§ Exercise directions
Recast every line of the records below as a numbered list, omitting blank lines.

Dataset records
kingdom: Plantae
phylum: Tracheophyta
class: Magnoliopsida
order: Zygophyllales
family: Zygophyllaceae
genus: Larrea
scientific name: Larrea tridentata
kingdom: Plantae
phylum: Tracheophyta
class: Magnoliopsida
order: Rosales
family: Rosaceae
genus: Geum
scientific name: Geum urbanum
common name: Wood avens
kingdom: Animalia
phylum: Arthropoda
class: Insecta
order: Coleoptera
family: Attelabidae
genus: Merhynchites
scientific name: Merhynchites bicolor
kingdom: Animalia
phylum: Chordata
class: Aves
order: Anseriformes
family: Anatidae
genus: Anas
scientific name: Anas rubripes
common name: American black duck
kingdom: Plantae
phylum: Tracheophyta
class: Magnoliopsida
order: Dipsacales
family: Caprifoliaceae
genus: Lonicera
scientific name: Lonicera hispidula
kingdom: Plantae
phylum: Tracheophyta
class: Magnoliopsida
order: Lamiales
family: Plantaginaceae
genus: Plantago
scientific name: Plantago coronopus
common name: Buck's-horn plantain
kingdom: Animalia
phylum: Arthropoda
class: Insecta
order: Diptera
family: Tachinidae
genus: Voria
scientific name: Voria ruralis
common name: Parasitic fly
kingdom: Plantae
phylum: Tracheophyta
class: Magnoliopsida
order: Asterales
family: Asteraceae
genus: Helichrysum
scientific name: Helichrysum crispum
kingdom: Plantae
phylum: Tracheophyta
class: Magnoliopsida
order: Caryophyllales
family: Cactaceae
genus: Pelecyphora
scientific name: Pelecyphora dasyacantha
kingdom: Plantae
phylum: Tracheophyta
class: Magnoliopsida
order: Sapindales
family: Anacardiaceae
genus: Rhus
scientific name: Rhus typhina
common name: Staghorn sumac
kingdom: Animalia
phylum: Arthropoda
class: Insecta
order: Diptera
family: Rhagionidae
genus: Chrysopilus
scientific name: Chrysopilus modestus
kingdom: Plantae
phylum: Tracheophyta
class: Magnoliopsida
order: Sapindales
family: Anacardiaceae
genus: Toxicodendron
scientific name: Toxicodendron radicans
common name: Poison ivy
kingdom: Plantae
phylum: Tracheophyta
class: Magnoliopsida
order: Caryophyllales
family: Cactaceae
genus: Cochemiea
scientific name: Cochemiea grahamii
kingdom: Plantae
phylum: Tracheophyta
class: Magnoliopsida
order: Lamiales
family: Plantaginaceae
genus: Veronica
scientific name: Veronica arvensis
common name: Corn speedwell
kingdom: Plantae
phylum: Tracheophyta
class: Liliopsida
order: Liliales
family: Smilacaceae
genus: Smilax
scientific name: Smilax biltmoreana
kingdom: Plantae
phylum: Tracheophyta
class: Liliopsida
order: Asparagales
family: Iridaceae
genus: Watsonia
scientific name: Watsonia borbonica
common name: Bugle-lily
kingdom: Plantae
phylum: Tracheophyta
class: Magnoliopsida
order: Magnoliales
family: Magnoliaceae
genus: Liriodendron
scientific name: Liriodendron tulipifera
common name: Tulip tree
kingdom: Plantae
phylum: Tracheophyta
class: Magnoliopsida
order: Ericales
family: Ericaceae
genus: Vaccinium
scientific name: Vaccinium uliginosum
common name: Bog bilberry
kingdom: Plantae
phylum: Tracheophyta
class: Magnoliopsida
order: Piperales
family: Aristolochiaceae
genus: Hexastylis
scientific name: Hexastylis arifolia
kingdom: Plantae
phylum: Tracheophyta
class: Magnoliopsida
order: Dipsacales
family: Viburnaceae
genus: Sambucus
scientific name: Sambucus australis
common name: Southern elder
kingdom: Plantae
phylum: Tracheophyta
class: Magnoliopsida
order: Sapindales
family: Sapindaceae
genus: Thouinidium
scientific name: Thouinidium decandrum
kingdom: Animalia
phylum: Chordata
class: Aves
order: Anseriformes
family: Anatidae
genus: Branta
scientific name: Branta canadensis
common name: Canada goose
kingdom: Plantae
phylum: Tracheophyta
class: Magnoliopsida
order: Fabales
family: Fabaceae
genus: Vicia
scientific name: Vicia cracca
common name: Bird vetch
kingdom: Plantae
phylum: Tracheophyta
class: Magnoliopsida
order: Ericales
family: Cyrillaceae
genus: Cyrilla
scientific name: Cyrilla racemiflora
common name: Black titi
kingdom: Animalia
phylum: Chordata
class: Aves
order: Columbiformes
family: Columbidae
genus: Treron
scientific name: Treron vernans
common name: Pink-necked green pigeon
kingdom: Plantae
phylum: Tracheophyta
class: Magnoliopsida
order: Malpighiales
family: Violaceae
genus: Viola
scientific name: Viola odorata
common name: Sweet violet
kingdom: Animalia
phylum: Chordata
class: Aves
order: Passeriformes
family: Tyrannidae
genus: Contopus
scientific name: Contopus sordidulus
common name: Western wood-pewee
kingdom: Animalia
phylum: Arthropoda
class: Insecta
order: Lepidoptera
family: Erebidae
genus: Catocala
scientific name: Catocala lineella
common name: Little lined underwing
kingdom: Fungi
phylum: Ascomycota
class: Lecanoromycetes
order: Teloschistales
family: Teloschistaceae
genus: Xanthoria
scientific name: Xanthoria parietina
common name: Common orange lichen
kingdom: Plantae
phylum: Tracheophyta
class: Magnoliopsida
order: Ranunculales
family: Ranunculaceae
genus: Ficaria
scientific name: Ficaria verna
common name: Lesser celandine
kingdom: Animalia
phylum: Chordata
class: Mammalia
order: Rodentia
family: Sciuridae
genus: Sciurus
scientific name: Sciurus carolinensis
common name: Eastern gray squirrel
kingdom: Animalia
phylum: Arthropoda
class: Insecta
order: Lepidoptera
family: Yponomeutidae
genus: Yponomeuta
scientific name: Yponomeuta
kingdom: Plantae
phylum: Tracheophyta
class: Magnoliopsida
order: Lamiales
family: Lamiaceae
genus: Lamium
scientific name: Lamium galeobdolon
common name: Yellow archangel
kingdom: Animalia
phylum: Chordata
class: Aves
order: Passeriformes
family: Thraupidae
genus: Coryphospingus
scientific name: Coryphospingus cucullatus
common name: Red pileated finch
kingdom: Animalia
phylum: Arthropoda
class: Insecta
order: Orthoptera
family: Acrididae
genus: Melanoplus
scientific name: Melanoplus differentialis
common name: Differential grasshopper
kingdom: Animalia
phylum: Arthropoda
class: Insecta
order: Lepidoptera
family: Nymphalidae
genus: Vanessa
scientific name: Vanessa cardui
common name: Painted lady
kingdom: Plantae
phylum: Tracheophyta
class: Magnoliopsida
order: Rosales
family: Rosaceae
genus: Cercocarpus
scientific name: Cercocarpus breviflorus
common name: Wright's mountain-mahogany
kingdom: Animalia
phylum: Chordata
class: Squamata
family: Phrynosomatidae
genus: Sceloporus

§ Result for this exercise
1. kingdom: Plantae
2. phylum: Tracheophyta
3. class: Magnoliopsida
4. order: Zygophyllales
5. family: Zygophyllaceae
6. genus: Larrea
7. scientific name: Larrea tridentata
8. kingdom: Plantae
9. phylum: Tracheophyta
10. class: Magnoliopsida
11. order: Rosales
12. family: Rosaceae
13. genus: Geum
14. scientific name: Geum urbanum
15. common name: Wood avens
16. kingdom: Animalia
17. phylum: Arthropoda
18. class: Insecta
19. order: Coleoptera
20. family: Attelabidae
21. genus: Merhynchites
22. scientific name: Merhynchites bicolor
23. kingdom: Animalia
24. phylum: Chordata
25. class: Aves
26. order: Anseriformes
27. family: Anatidae
28. genus: Anas
29. scientific name: Anas rubripes
30. common name: American black duck
31. kingdom: Plantae
32. phylum: Tracheophyta
33. class: Magnoliopsida
34. order: Dipsacales
35. family: Caprifoliaceae
36. genus: Lonicera
37. scientific name: Lonicera hispidula
38. kingdom: Plantae
39. phylum: Tracheophyta
40. class: Magnoliopsida
41. order: Lamiales
42. family: Plantaginaceae
43. genus: Plantago
44. scientific name: Plantago coronopus
45. common name: Buck's-horn plantain
46. kingdom: Animalia
47. phylum: Arthropoda
48. class: Insecta
49. order: Diptera
50. family: Tachinidae
51. genus: Voria
52. scientific name: Voria ruralis
53. common name: Parasitic fly
54. kingdom: Plantae
55. phylum: Tracheophyta
56. class: Magnoliopsida
57. order: Asterales
58. family: Asteraceae
59. genus: Helichrysum
60. scientific name: Helichrysum crispum
61. kingdom: Plantae
62. phylum: Tracheophyta
63. class: Magnoliopsida
64. order: Caryophyllales
65. family: Cactaceae
66. genus: Pelecyphora
67. scientific name: Pelecyphora dasyacantha
68. kingdom: Plantae
69. phylum: Tracheophyta
70. class: Magnoliopsida
71. order: Sapindales
72. family: Anacardiaceae
73. genus: Rhus
74. scientific name: Rhus typhina
75. common name: Staghorn sumac
76. kingdom: Animalia
77. phylum: Arthropoda
78. class: Insecta
79. order: Diptera
80. family: Rhagionidae
81. genus: Chrysopilus
82. scientific name: Chrysopilus modestus
83. kingdom: Plantae
84. phylum: Tracheophyta
85. class: Magnoliopsida
86. order: Sapindales
87. family: Anacardiaceae
88. genus: Toxicodendron
89. scientific name: Toxicodendron radicans
90. common name: Poison ivy
91. kingdom: Plantae
92. phylum: Tracheophyta
93. class: Magnoliopsida
94. order: Caryophyllales
95. family: Cactaceae
96. genus: Cochemiea
97. scientific name: Cochemiea grahamii
98. kingdom: Plantae
99. phylum: Tracheophyta
100. class: Magnoliopsida
101. order: Lamiales
102. family: Plantaginaceae
103. genus: Veronica
104. scientific name: Veronica arvensis
105. common name: Corn speedwell
106. kingdom: Plantae
107. phylum: Tracheophyta
108. class: Liliopsida
109. order: Liliales
110. family: Smilacaceae
111. genus: Smilax
112. scientific name: Smilax biltmoreana
113. kingdom: Plantae
114. phylum: Tracheophyta
115. class: Liliopsida
116. order: Asparagales
117. family: Iridaceae
118. genus: Watsonia
119. scientific name: Watsonia borbonica
120. common name: Bugle-lily
121. kingdom: Plantae
122. phylum: Tracheophyta
123. class: Magnoliopsida
124. order: Magnoliales
125. family: Magnoliaceae
126. genus: Liriodendron
127. scientific name: Liriodendron tulipifera
128. common name: Tulip tree
129. kingdom: Plantae
130. phylum: Tracheophyta
131. class: Magnoliopsida
132. order: Ericales
133. family: Ericaceae
134. genus: Vaccinium
135. scientific name: Vaccinium uliginosum
136. common name: Bog bilberry
137. kingdom: Plantae
138. phylum: Tracheophyta
139. class: Magnoliopsida
140. order: Piperales
141. family: Aristolochiaceae
142. genus: Hexastylis
143. scientific name: Hexastylis arifolia
144. kingdom: Plantae
145. phylum: Tracheophyta
146. class: Magnoliopsida
147. order: Dipsacales
148. family: Viburnaceae
149. genus: Sambucus
150. scientific name: Sambucus australis
151. common name: Southern elder
152. kingdom: Plantae
153. phylum: Tracheophyta
154. class: Magnoliopsida
155. order: Sapindales
156. family: Sapindaceae
157. genus: Thouinidium
158. scientific name: Thouinidium decandrum
159. kingdom: Animalia
160. phylum: Chordata
161. class: Aves
162. order: Anseriformes
163. family: Anatidae
164. genus: Branta
165. scientific name: Branta canadensis
166. common name: Canada goose
167. kingdom: Plantae
168. phylum: Tracheophyta
169. class: Magnoliopsida
170. order: Fabales
171. family: Fabaceae
172. genus: Vicia
173. scientific name: Vicia cracca
174. common name: Bird vetch
175. kingdom: Plantae
176. phylum: Tracheophyta
177. class: Magnoliopsida
178. order: Ericales
179. family: Cyrillaceae
180. genus: Cyrilla
181. scientific name: Cyrilla racemiflora
182. common name: Black titi
183. kingdom: Animalia
184. phylum: Chordata
185. class: Aves
186. order: Columbiformes
187. family: Columbidae
188. genus: Treron
189. scientific name: Treron vernans
190. common name: Pink-necked green pigeon
191. kingdom: Plantae
192. phylum: Tracheophyta
193. class: Magnoliopsida
194. order: Malpighiales
195. family: Violaceae
196. genus: Viola
197. scientific name: Viola odorata
198. common name: Sweet violet
199. kingdom: Animalia
200. phylum: Chordata
201. class: Aves
202. order: Passeriformes
203. family: Tyrannidae
204. genus: Contopus
205. scientific name: Contopus sordidulus
206. common name: Western wood-pewee
207. kingdom: Animalia
208. phylum: Arthropoda
209. class: Insecta
210. order: Lepidoptera
211. family: Erebidae
212. genus: Catocala
213. scientific name: Catocala lineella
214. common name: Little lined underwing
215. kingdom: Fungi
216. phylum: Ascomycota
217. class: Lecanoromycetes
218. order: Teloschistales
219. family: Teloschistaceae
220. genus: Xanthoria
221. scientific name: Xanthoria parietina
222. common name: Common orange lichen
223. kingdom: Plantae
224. phylum: Tracheophyta
225. class: Magnoliopsida
226. order: Ranunculales
227. family: Ranunculaceae
228. genus: Ficaria
229. scientific name: Ficaria verna
230. common name: Lesser celandine
231. kingdom: Animalia
232. phylum: Chordata
233. class: Mammalia
234. order: Rodentia
235. family: Sciuridae
236. genus: Sciurus
237. scientific name: Sciurus carolinensis
238. common name: Eastern gray squirrel
239. kingdom: Animalia
240. phylum: Arthropoda
241. class: Insecta
242. order: Lepidoptera
243. family: Yponomeutidae
244. genus: Yponomeuta
245. scientific name: Yponomeuta
246. kingdom: Plantae
247. phylum: Tracheophyta
248. class: Magnoliopsida
249. order: Lamiales
250. family: Lamiaceae
251. genus: Lamium
252. scientific name: Lamium galeobdolon
253. common name: Yellow archangel
254. kingdom: Animalia
255. phylum: Chordata
256. class: Aves
257. order: Passeriformes
258. family: Thraupidae
259. genus: Coryphospingus
260. scientific name: Coryphospingus cucullatus
261. common name: Red pileated finch
262. kingdom: Animalia
263. phylum: Arthropoda
264. class: Insecta
265. order: Orthoptera
266. family: Acrididae
267. genus: Melanoplus
268. scientific name: Melanoplus differentialis
269. common name: Differential grasshopper
270. kingdom: Animalia
271. phylum: Arthropoda
272. class: Insecta
273. order: Lepidoptera
274. family: Nymphalidae
275. genus: Vanessa
276. scientific name: Vanessa cardui
277. common name: Painted lady
278. kingdom: Plantae
279. phylum: Tracheophyta
280. class: Magnoliopsida
281. order: Rosales
282. family: Rosaceae
283. genus: Cercocarpus
284. scientific name: Cercocarpus breviflorus
285. common name: Wright's mountain-mahogany
286. kingdom: Animalia
287. phylum: Chordata
288. class: Squamata
289. family: Phrynosomatidae
290. genus: Sceloporus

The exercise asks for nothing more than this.